Para ele, o empresariado não se preocupa em promover a equidade de oportunidades.

— Quando botam o negro na publicidade é para se aproximar do público, mas fica só nisso.

Desempregado há dois anos, Wellington Barreto Bazílio, de 24, atualmente estuda para ingressar no curso de Design da UFF. Depois que foi dispensado de uma obra em que fazia instalação de esquadrias, passou a ter uma árdua rotina.

— Entreguei muito currículo, mas nada surgiu. Cansa sair cedo de casa, andar o dia todo no sol, bem vestido, e voltar sem resultados. As opções de trabalho para pessoas negras no mercado são limitadas — afirma.

A estudante alagoana Thays Ribeiro, de 25 anos, conta que uma recrutadora perguntou o motivo de ela não prender o cabelo, deixando-a sem reação.

— Já fui auxiliar de farmácia, vendedora, caixa, frentista e garçonete. Aqui no Rio já deixei vários currículos, mas não consigo emprego. A experiência em carteira não conta. Teve uma rua de Icaraí em que eu e um amigo fomos entregar currículo e não tivemos coragem de entrar porque todos os funcionários eram brancos. Nessa rua inteira, só tinha uma loja com funcionários pretos — relata.

Associação de Recursos Humanos diz que racismo ‘nunca é declarado’

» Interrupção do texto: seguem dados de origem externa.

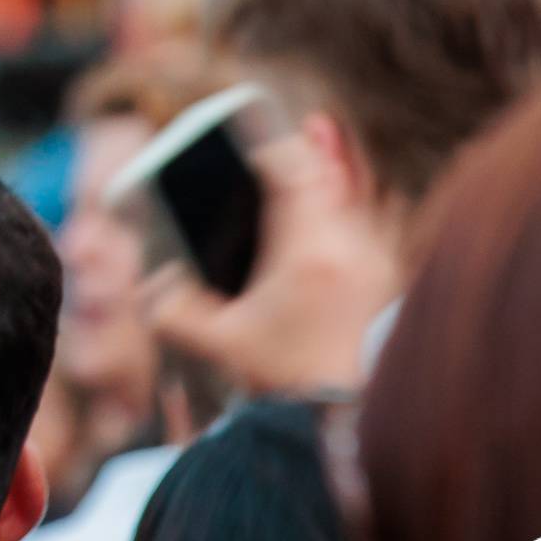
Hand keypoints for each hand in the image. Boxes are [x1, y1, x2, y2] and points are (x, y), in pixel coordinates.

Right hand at [140, 123, 400, 394]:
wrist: (342, 420)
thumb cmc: (285, 380)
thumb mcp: (220, 344)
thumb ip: (176, 313)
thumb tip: (150, 288)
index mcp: (305, 254)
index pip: (293, 176)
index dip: (275, 145)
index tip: (258, 125)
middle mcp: (347, 249)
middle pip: (336, 178)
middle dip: (319, 147)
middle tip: (311, 121)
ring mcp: (375, 265)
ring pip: (365, 199)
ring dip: (347, 172)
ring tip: (334, 144)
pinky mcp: (389, 284)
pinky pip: (384, 226)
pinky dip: (370, 205)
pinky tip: (369, 198)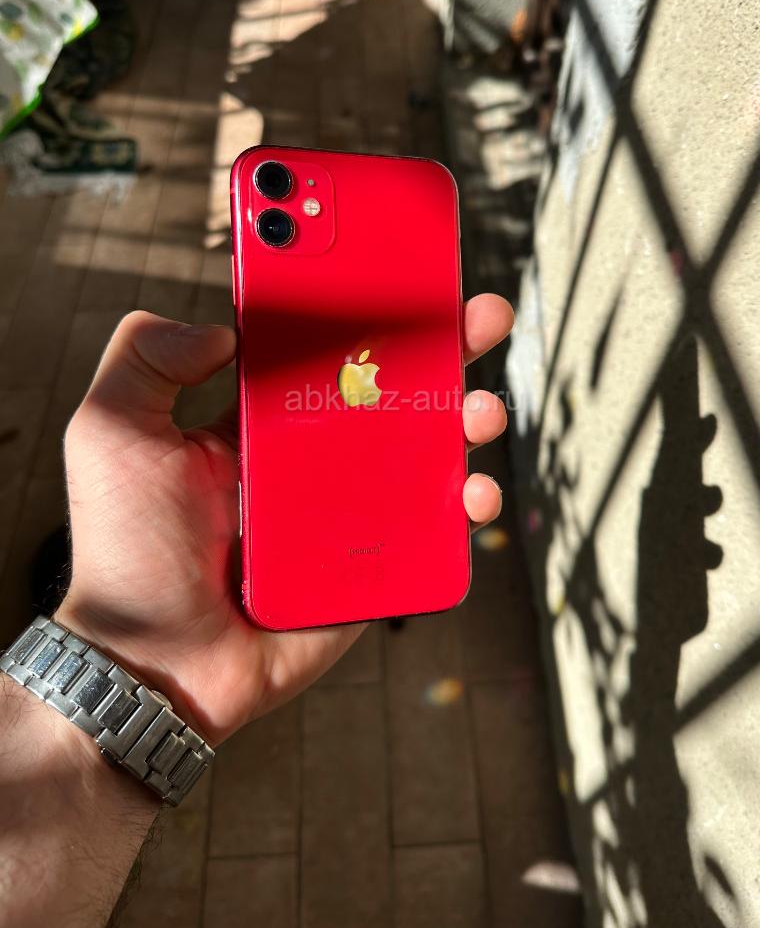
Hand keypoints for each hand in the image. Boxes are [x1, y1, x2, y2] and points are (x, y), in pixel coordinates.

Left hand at [56, 296, 512, 744]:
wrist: (159, 660)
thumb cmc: (129, 551)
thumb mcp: (111, 431)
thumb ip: (147, 356)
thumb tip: (224, 327)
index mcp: (264, 418)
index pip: (326, 348)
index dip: (364, 308)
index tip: (403, 267)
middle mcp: (314, 456)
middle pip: (393, 389)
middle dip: (443, 347)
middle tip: (478, 315)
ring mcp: (350, 509)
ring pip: (426, 452)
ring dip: (469, 418)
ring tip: (480, 408)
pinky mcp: (374, 562)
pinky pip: (433, 528)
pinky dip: (465, 505)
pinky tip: (471, 492)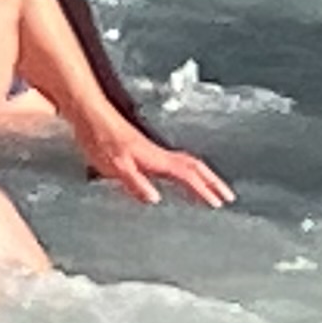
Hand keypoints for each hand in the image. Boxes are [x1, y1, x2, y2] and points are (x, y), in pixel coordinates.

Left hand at [79, 120, 235, 209]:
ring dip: (205, 176)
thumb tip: (156, 199)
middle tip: (228, 196)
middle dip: (214, 182)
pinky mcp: (148, 153)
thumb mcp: (115, 166)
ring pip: (189, 164)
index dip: (204, 190)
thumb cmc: (102, 141)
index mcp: (157, 160)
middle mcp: (160, 155)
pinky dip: (190, 172)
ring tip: (213, 189)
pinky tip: (183, 178)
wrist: (93, 119)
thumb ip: (135, 183)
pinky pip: (179, 163)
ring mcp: (156, 153)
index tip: (217, 203)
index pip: (188, 175)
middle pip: (196, 167)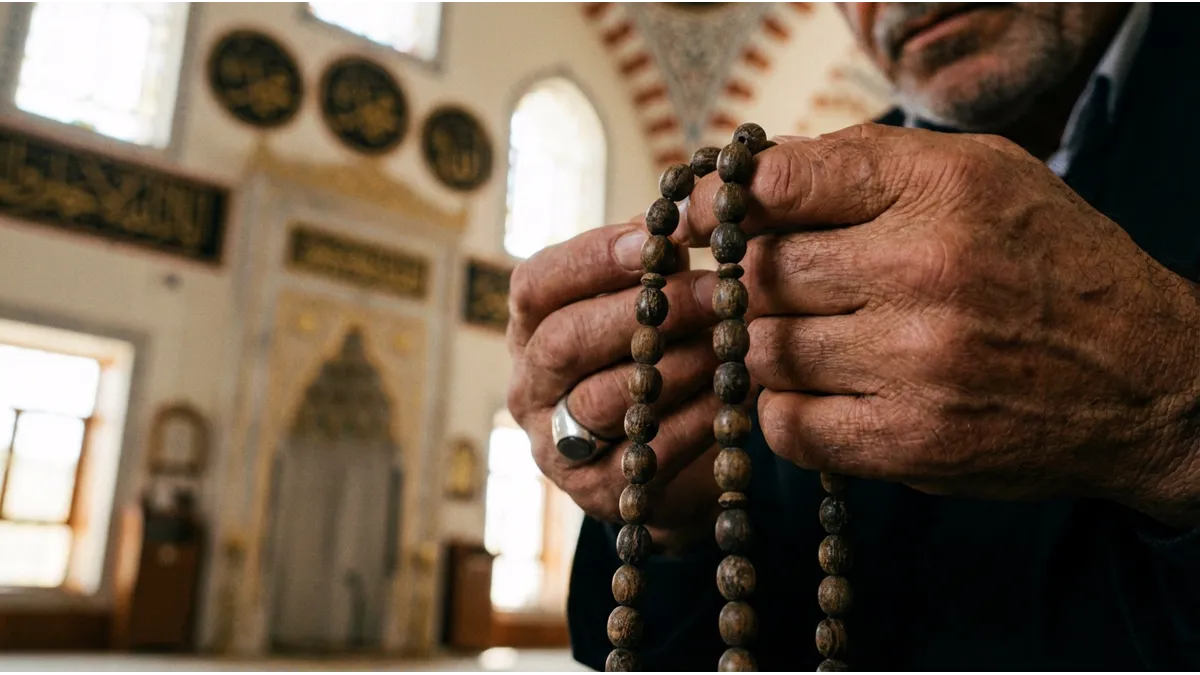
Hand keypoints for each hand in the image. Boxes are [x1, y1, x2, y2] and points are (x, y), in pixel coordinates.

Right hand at [506, 221, 731, 554]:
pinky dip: (694, 420)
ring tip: (727, 342)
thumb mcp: (644, 311)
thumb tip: (686, 222)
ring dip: (674, 366)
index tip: (653, 238)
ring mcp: (557, 445)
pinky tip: (731, 395)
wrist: (668, 464)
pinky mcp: (598, 493)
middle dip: (645, 310)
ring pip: (602, 399)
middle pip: (565, 341)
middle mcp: (530, 387)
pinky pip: (646, 454)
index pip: (536, 285)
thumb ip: (653, 271)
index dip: (590, 259)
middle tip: (716, 289)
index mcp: (530, 330)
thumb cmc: (655, 363)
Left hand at [682, 123, 1199, 524]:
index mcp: (940, 189)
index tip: (699, 215)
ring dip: (766, 350)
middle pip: (759, 274)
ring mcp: (916, 362)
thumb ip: (870, 166)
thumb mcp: (983, 177)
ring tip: (805, 342)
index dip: (722, 200)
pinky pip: (787, 425)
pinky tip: (820, 394)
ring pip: (763, 352)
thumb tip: (757, 178)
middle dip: (747, 284)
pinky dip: (785, 411)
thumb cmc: (1050, 267)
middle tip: (759, 292)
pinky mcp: (911, 441)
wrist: (1146, 381)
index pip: (784, 181)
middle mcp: (926, 269)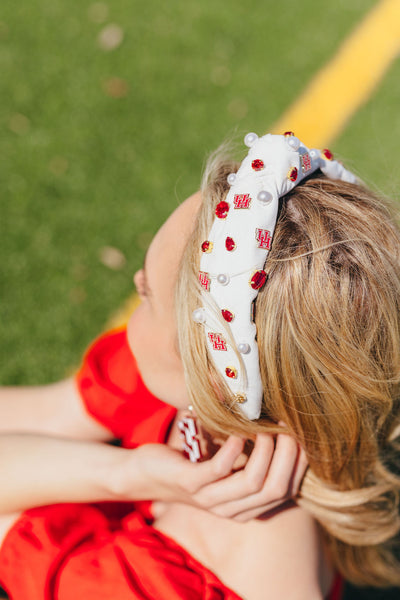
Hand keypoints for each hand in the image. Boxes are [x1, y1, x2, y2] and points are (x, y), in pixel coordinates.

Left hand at [193, 432, 307, 521]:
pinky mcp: (190, 484)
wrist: (149, 473)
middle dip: (287, 456)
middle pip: (275, 489)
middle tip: (286, 427)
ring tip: (264, 428)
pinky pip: (219, 470)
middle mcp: (232, 509)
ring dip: (264, 451)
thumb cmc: (195, 462)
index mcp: (246, 507)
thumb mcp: (229, 463)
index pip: (286, 491)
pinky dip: (233, 450)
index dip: (298, 463)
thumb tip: (286, 428)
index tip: (300, 434)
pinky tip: (237, 434)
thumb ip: (254, 457)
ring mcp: (210, 499)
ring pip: (252, 482)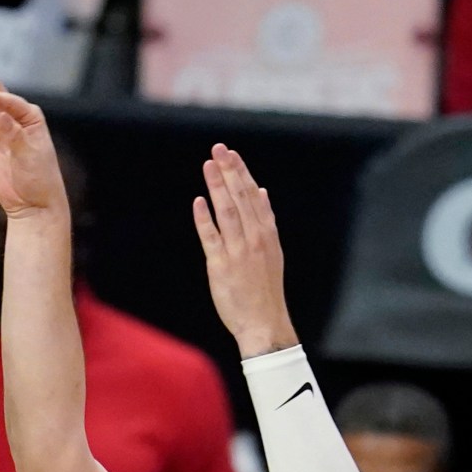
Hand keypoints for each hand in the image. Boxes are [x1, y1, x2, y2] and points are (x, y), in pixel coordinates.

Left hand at [190, 143, 291, 354]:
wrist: (264, 322)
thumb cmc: (265, 288)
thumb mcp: (272, 251)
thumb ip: (265, 220)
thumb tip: (261, 192)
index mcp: (267, 234)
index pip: (253, 196)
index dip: (241, 173)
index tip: (231, 154)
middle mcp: (254, 239)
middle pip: (240, 198)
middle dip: (229, 172)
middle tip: (218, 149)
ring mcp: (238, 251)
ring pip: (227, 212)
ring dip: (218, 187)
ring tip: (209, 165)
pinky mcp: (222, 266)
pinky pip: (212, 238)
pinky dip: (205, 219)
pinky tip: (198, 201)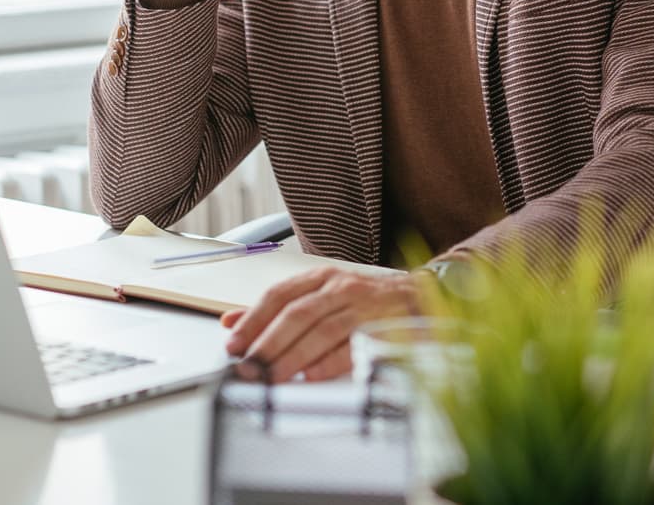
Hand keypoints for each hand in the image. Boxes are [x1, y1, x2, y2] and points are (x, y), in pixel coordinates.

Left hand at [220, 267, 424, 382]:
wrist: (421, 298)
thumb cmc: (367, 302)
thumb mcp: (321, 295)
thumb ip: (278, 309)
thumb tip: (231, 321)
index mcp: (321, 278)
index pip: (279, 295)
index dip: (253, 320)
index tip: (233, 344)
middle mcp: (340, 287)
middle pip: (297, 313)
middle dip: (269, 342)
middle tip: (249, 367)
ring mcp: (363, 305)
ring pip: (321, 329)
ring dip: (293, 356)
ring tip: (272, 376)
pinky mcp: (383, 326)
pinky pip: (353, 344)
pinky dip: (330, 361)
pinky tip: (311, 376)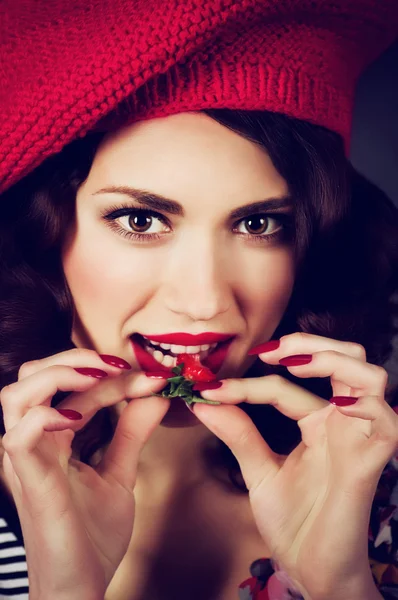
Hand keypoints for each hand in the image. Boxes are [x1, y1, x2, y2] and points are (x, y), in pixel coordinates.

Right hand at [0, 349, 169, 599]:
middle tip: (120, 364)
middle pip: (32, 374)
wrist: (80, 588)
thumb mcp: (118, 473)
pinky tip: (81, 417)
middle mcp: (31, 442)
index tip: (152, 375)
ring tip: (101, 376)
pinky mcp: (28, 480)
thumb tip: (156, 394)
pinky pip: (20, 434)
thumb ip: (131, 432)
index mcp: (50, 437)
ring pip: (17, 394)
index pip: (69, 384)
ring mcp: (25, 460)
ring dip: (60, 374)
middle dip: (76, 357)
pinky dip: (48, 415)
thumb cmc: (92, 535)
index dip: (110, 372)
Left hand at [192, 332, 397, 599]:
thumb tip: (205, 400)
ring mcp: (359, 439)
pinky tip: (336, 402)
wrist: (312, 570)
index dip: (248, 382)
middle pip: (345, 357)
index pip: (285, 386)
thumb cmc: (293, 522)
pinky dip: (366, 401)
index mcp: (317, 423)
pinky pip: (386, 420)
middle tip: (269, 350)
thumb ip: (239, 433)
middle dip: (311, 342)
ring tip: (296, 364)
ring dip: (335, 359)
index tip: (209, 388)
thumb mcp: (258, 469)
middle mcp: (342, 424)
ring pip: (370, 375)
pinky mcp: (371, 462)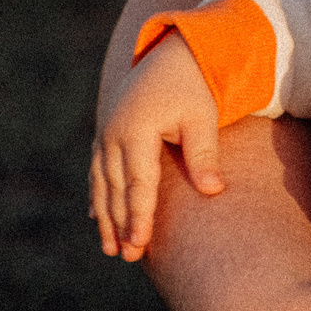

Para o presidente da Associação Brasileira de Recursos Humanos do Estado do Rio (ABRH-RJ), Paulo Sardinha, garantir a igualdade de oportunidades é um dos grandes desafios do setor. Por isso, grandes indústrias e empresas adotam práticas avançadas de recursos humanos no recrutamento e seleção de pessoas de forma a promover a diversidade.

— As multinacionais costumam ter práticas avançadas para garantir a inclusão das minorias. Mas São Gonçalo e Niterói não têm grandes indústrias, não têm empresas tão bem estruturadas. Nessas áreas, os setores que empregam são o comércio e o de serviços, para o atendimento ao público. O baixo número de pessoas negras contratadas revela o racismo velado nas vagas para lidar com o público. Isso é um fato — argumenta.

Para garantir o ingresso de pessoas negras e também de mulheres e deficientes no mercado é fundamental que as empresas tenham a política clara de não discriminação.

— É importante que existam normas ou códigos escritos e trabalhados dentro das empresas que vetem o preconceito. Além disso, pode-se incentivar a preferência na contratação de empregados que pertençam a reconhecidas minorias, independentemente de cotas impostas por legislação — diz Sardinha, que reitera. — O racismo nunca é declarado.

Para pensar o tema, a ABRH-RJ promove nos dias 3 e 4 de outubro o Fórum da Diversidade, na sede da Firjan, no Centro do Rio, para discutir com profissionais o combate ao racismo e outras formas de discriminação:

— O índice de escolaridade é, infelizmente, uma barreira anterior ao recrutamento, e o da população negra é inferior ao da branca. Mas quando se tem oferta maior de negros, nada justifica que a empregabilidade de brancos seja muito mais elevada que o de negros. É uma relação direta quantitativa.